=== ASSIGNMENT ===
A verbatim reproduction of the lines below, from the line containing "Änderungen an zentralen" through the line containing "Browser-Kennzeichnung (User Agent)", both ends included, is the whole required output.

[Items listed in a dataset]
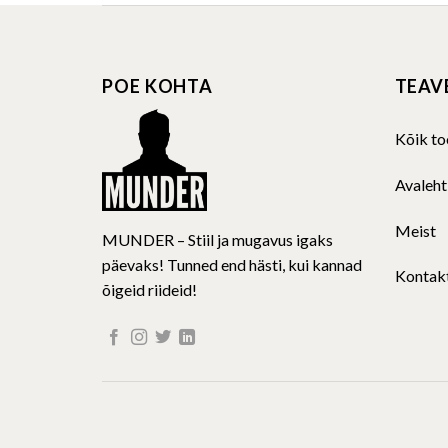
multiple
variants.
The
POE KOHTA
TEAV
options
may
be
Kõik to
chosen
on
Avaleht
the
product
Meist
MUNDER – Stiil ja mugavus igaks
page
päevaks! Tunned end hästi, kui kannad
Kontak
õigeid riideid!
...
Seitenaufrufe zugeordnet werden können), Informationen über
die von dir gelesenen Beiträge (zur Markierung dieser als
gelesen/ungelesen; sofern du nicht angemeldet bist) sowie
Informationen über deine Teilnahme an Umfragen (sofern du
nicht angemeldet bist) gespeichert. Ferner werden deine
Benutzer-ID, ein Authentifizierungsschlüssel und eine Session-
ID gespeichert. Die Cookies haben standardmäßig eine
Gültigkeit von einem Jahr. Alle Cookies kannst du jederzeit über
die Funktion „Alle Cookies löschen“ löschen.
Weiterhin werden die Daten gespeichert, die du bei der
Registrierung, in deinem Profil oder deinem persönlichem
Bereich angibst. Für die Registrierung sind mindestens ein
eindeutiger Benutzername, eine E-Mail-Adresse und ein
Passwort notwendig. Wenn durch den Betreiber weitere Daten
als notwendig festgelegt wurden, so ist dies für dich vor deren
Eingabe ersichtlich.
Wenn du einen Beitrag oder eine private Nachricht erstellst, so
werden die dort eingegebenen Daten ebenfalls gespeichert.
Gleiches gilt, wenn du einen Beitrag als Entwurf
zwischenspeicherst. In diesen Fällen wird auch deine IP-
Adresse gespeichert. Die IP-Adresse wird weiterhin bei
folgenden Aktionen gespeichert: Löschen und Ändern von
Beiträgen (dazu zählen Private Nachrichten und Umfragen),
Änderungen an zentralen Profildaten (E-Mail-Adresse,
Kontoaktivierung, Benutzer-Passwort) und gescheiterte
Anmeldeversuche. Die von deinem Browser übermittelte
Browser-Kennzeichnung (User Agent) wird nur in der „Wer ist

=== RESULT ===
Änderungen an zentralen Profildaten (E-Mail-Adresse,
Kontoaktivierung, Benutzer-Passwort) und gescheiterte
Anmeldeversuche. Die von deinem Browser übermittelte
Browser-Kennzeichnung (User Agent) wird nur in der „Wer ist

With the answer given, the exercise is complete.